Rushing around in the days leading to Christmas, I heard my daughter lament her failure to send Christmas cards out to her friends with perhaps a picture of the baby wearing a Christmasy outfit. A nursing mom working full time at a job which requires she be away from the office quite a bit, she is scurrying from place to place; meeting to meeting, back and forth from the house to wherever she is needed. Just keeping up with the baby is job enough, but to be on the move constantly day after day is a challenge of proportion since she relys on half time paid help and whatever time I can contribute.
“I blew that, I am a horrible mother,” she said.

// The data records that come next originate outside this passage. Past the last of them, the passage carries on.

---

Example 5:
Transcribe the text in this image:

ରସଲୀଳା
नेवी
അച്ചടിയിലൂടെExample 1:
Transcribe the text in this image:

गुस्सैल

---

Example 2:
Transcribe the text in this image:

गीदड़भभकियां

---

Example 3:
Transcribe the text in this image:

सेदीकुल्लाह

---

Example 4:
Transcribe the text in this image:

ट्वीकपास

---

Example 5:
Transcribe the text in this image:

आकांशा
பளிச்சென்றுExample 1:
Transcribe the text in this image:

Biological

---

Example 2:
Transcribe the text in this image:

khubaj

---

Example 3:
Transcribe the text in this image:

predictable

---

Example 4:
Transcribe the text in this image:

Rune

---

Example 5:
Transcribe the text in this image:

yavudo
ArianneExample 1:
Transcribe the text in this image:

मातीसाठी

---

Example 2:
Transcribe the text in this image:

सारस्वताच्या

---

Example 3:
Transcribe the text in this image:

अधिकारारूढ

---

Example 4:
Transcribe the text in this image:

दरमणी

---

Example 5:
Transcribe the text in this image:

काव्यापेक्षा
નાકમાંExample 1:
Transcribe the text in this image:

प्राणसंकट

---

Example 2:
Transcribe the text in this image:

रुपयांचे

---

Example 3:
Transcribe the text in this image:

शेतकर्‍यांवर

It struck me that she felt so defeated, and yet I could completely understand what she meant. The more I thought about it the more I could relate to her feelings, in rememberance of my own shortcomings when I first juggled a new baby and job.

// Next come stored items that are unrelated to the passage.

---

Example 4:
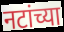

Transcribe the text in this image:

नटांच्या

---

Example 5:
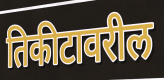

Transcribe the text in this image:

तिकीटावरील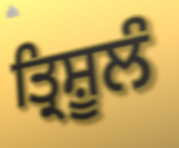
ਤ੍ਰਿਸ਼ੂਲੰ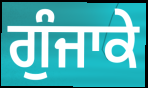
ਗੁੰਜਾਕੇ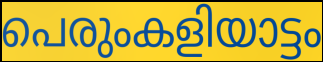
പെരുംകളിയാട്ടംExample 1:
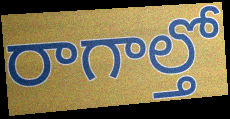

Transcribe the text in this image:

రాగాల్తో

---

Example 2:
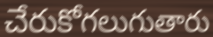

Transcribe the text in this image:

చేరుకోగలుగుతారు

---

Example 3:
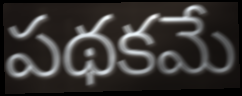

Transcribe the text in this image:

పథకమే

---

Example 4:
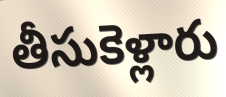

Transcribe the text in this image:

తీసుకెళ్లారు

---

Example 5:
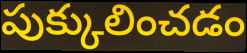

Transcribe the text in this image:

పుక్కులించడంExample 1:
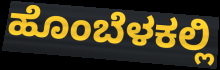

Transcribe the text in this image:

ಹೊಂಬೆಳಕಲ್ಲಿ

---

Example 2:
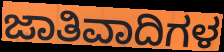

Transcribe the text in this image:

ಜಾತಿವಾದಿಗಳ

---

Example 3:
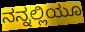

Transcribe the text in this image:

ನನ್ನಲ್ಲಿಯೂ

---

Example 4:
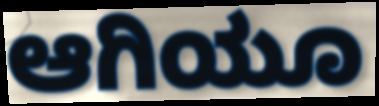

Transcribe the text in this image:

ಆಗಿಯೂ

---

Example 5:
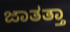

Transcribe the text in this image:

ಜಾತತ್ತಾ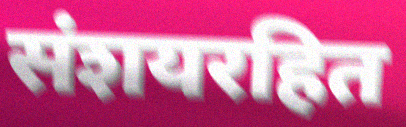
संशयरहित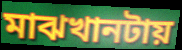
মাঝখানটায়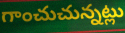
గాంచుచున్నట్లుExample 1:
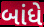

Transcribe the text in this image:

બાંધે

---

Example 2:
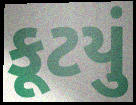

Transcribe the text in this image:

કૂટયું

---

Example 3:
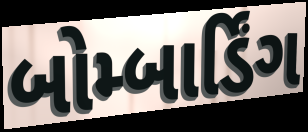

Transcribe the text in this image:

બોમ્બાર્ડિંગ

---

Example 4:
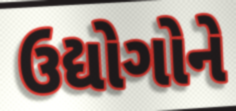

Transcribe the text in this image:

ઉદ્યોગોને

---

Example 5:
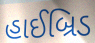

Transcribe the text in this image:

હાઈબ્રિડ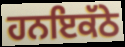
ਹਨਇਕੱਠੇ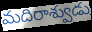
మదిరాశ్వుడుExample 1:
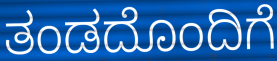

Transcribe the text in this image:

ತಂಡದೊಂದಿಗೆ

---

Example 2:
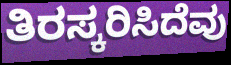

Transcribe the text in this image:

ತಿರಸ್ಕರಿಸಿದೆವು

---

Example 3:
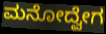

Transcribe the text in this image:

ಮನೋದ್ವೇಗ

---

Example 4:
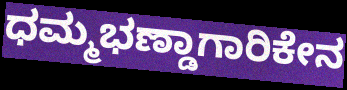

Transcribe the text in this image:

ಧಮ್ಮಭಣ್ಡಾಗಾರಿಕೇನ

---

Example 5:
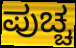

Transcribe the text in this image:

ಪುಚ್ಚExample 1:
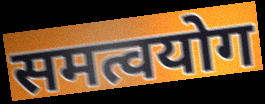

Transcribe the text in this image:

समत्वयोग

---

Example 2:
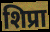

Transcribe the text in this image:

शिप्रा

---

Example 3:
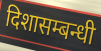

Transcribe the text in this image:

दिशासम्बन्धी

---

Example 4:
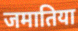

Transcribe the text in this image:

जमातिया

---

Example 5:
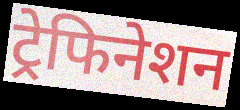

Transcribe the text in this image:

ट्रेफिनेशनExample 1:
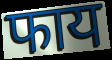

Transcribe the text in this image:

फाय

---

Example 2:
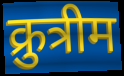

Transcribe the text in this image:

क्रुत्रीम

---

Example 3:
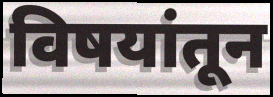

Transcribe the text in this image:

विषयांतून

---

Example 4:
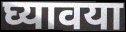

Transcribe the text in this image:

घ्यावया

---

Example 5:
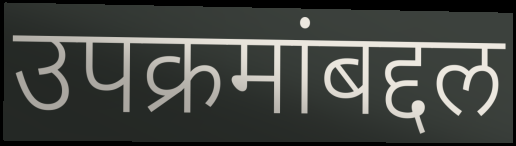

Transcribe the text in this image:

उपक्रमांबद्दल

I kept thinking about this and wondered how many mothers have muttered these words at one time or another?
As I prepared for Midnight Mass and made my rounds to all the little candles I will light afterward to keep vigil with the new baby in the manger, I stopped to look at the figurine of Mary. I wonder if she ever said, I’m a horrible mother?

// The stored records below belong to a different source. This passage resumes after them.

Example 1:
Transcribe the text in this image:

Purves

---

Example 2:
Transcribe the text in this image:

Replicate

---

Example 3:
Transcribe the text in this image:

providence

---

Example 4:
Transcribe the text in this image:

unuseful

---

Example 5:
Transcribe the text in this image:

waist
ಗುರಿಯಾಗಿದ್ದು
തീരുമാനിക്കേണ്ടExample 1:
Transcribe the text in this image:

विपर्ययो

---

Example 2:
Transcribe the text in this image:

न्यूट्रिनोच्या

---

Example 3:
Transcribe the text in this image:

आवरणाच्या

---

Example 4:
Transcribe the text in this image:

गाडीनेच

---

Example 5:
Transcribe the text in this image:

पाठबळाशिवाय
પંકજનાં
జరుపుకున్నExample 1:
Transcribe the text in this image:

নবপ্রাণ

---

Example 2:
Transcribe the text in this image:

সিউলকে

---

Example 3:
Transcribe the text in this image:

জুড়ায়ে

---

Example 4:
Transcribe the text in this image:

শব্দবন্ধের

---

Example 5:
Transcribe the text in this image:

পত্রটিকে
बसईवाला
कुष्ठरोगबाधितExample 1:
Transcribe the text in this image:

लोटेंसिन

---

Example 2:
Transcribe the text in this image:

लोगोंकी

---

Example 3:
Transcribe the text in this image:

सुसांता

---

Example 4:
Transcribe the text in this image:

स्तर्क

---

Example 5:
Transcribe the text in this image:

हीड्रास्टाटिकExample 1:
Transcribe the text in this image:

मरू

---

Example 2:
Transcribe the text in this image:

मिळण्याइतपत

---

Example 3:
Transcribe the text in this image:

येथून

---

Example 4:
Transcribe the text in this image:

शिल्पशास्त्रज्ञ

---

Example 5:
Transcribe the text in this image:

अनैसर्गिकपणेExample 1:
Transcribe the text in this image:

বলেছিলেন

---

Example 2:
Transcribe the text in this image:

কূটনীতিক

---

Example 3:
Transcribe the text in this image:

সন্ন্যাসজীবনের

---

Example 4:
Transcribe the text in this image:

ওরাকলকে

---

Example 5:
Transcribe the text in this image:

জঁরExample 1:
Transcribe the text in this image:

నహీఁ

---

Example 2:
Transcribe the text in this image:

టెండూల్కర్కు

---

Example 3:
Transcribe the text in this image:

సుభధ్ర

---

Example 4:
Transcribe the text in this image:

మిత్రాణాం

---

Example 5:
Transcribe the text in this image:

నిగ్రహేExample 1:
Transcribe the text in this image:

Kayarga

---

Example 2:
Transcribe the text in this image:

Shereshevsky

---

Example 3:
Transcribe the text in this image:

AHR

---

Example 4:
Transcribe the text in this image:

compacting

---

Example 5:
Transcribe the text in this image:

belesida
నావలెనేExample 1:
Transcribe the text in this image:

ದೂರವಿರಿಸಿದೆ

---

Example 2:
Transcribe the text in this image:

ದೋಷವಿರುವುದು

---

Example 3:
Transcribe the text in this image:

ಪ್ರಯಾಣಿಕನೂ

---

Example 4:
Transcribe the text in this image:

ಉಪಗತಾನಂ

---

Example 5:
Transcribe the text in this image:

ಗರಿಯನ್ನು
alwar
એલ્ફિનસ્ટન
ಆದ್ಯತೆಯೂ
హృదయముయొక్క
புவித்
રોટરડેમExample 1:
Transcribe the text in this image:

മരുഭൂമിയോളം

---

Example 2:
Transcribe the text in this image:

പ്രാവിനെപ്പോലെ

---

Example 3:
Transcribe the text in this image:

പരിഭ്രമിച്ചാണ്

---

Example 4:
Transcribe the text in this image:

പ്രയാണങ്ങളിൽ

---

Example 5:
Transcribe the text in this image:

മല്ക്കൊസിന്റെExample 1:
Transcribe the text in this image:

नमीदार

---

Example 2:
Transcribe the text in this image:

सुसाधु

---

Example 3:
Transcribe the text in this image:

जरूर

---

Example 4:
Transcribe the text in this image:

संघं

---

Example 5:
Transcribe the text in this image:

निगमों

And when she said yes to the Lord and consented to carry a child out of wedlock, did she think she would be a horrible mother?
When she rode to Bethlehem, heavy with child, did she worry that she was a bad mother?
When she labored to deliver the babe among the beasts, did she rebuke herself for her choices?
When she lost her child among the crowds at the temple, did she blame herself for losing track of him? Did she question her ability to raise her child in the manner expected among her peers?
Did Mary care what others thought of her? Did she care about defining her “motherhood”? For herself? For others? By others?
Mary lived by faith and faith alone. She was obedient and trusting of God. And she was busy. She was too busy to worry about what others thought about her. She was too busy raising a child to worry about the lesser aspects of her extraordinary life. She was busy absorbing the short time she had to share with her child.
She was present to Him always, and by that virtue alone she was a superb mother.
After all, that’s really all our kids want from us; that we be there for them….everything else is unnecessary fluff.